» Stated exercise
Begin at the line that has "scientific name: Aloe vera" and stop after the line that has "genus: Thymus". Give only those lines again, swapping "phylum" for "division" and leaving everything else unchanged.

++++ Dataset records ++++

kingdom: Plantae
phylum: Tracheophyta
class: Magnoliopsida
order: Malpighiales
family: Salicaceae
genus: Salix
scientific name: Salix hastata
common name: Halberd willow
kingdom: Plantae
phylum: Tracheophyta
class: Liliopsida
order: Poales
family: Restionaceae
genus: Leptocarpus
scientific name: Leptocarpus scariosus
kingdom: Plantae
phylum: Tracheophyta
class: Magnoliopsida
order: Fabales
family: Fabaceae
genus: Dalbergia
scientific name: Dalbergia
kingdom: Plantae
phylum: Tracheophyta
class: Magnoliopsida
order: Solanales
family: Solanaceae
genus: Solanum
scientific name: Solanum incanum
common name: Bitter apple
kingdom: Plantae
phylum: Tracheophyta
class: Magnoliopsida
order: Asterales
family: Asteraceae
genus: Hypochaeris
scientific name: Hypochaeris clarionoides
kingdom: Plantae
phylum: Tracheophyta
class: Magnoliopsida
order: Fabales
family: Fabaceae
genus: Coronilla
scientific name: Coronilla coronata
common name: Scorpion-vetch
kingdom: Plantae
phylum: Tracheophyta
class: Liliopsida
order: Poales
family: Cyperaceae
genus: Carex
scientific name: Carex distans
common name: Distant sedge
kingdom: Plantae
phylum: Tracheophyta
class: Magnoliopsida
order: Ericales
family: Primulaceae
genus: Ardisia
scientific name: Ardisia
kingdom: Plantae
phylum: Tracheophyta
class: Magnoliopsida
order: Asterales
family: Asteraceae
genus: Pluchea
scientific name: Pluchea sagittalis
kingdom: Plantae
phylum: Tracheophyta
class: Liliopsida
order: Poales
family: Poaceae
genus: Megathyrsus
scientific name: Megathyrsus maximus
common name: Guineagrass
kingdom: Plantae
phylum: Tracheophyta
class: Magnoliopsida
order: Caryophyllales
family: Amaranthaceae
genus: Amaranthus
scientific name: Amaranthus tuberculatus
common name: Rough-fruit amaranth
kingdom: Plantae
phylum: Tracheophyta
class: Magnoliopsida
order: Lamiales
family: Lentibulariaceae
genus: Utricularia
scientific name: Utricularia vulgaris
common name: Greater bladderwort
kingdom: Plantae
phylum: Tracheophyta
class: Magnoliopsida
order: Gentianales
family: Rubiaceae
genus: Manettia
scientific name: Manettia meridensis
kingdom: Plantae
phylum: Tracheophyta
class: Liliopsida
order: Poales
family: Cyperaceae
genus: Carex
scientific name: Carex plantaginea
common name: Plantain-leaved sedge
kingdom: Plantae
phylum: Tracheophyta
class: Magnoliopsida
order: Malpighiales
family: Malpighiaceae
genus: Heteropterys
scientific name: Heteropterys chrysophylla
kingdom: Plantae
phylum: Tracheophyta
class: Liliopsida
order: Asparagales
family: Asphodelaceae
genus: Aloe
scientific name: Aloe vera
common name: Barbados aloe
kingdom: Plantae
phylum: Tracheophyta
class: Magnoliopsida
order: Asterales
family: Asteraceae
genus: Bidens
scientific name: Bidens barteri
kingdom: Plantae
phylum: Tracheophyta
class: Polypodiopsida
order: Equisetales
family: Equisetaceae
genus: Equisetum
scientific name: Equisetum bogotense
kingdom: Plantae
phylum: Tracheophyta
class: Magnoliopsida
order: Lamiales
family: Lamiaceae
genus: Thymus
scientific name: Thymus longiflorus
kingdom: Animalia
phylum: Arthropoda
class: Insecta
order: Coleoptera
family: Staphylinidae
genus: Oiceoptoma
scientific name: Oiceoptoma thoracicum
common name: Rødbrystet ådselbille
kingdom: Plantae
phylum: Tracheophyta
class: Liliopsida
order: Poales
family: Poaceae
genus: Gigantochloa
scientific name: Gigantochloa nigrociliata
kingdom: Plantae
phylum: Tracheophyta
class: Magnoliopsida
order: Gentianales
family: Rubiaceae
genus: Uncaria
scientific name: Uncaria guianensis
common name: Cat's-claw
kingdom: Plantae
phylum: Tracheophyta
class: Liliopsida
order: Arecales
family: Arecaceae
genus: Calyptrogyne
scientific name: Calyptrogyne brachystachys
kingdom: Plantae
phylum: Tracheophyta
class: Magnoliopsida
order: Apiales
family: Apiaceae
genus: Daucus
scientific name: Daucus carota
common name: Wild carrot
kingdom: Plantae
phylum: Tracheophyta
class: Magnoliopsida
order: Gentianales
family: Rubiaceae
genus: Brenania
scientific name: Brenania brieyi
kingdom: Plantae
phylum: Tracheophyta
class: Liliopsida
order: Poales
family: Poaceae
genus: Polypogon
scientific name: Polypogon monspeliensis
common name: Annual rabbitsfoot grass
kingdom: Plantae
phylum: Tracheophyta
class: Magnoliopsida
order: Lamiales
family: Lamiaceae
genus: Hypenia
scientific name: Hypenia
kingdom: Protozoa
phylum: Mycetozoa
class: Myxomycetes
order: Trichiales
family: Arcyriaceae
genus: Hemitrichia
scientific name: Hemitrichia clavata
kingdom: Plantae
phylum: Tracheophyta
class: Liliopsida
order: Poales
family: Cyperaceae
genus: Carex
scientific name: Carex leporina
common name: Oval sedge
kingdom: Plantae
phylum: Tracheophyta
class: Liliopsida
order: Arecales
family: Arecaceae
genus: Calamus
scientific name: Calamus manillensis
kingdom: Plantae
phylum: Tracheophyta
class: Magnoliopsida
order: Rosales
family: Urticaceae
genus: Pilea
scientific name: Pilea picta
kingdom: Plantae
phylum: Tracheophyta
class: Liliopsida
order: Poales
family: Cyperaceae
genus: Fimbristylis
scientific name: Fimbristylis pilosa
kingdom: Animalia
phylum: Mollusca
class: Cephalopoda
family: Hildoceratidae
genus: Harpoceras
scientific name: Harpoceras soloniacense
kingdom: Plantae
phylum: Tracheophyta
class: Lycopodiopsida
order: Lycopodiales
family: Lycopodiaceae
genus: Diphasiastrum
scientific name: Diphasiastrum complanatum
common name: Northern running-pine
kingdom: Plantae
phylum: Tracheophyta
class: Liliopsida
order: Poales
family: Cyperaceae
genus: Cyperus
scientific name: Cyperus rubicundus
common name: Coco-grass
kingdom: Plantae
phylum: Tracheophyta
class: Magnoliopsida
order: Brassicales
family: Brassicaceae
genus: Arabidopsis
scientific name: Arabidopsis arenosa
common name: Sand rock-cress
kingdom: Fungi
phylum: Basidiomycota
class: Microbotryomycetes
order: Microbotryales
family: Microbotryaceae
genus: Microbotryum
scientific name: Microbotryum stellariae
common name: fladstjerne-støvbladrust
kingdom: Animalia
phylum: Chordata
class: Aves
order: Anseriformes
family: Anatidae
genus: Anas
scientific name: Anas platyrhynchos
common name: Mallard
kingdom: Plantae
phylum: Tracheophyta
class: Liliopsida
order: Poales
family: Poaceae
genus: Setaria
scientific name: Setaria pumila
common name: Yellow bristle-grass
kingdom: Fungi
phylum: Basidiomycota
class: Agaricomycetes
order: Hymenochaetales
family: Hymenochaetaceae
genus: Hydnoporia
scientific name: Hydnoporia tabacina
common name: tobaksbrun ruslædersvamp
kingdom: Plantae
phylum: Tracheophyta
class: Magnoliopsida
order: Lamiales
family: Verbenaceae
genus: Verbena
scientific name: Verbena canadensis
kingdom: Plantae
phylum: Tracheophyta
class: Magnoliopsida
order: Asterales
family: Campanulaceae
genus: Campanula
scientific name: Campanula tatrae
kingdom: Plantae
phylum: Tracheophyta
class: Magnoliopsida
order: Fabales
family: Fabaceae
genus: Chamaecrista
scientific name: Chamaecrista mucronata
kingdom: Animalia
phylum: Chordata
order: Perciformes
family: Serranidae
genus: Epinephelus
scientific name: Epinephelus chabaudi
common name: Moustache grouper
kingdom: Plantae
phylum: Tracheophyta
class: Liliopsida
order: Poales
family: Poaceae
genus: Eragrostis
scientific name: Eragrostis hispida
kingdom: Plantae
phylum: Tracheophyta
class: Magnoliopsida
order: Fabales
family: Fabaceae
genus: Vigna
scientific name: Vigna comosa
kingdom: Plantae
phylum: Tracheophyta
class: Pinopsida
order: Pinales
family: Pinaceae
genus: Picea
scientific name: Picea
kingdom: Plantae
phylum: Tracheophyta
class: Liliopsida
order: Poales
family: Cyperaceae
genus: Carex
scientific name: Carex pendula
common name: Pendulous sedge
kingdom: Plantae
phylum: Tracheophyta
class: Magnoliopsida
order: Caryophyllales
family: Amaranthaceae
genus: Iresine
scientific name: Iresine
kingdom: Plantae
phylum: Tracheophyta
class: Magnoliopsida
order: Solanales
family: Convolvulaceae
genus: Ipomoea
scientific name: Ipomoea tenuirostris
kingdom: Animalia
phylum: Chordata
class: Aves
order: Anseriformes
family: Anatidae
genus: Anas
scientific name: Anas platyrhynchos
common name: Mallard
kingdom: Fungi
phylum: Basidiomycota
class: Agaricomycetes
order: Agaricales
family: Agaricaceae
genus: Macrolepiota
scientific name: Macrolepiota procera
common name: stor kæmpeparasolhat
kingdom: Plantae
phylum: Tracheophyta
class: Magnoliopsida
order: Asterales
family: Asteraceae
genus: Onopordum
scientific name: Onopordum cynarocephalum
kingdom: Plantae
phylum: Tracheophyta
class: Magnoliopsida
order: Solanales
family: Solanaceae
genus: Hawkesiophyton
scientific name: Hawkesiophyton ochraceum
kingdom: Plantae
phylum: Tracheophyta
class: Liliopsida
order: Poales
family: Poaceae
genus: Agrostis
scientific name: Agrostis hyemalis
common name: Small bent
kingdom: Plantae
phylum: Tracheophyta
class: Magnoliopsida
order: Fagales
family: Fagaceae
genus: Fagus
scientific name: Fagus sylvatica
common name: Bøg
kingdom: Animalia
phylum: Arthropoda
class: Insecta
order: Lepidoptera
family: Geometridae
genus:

++++

» Written solution
scientific name: Aloe vera
common name: Barbados aloe
kingdom: Plantae
division: Tracheophyta
class: Magnoliopsida
order: Asterales
family: Asteraceae
genus: Bidens
scientific name: Bidens barteri
kingdom: Plantae
division: Tracheophyta
class: Polypodiopsida
order: Equisetales
family: Equisetaceae
genus: Equisetum
scientific name: Equisetum bogotense
kingdom: Plantae
division: Tracheophyta
class: Magnoliopsida
order: Lamiales
family: Lamiaceae
genus: Thymus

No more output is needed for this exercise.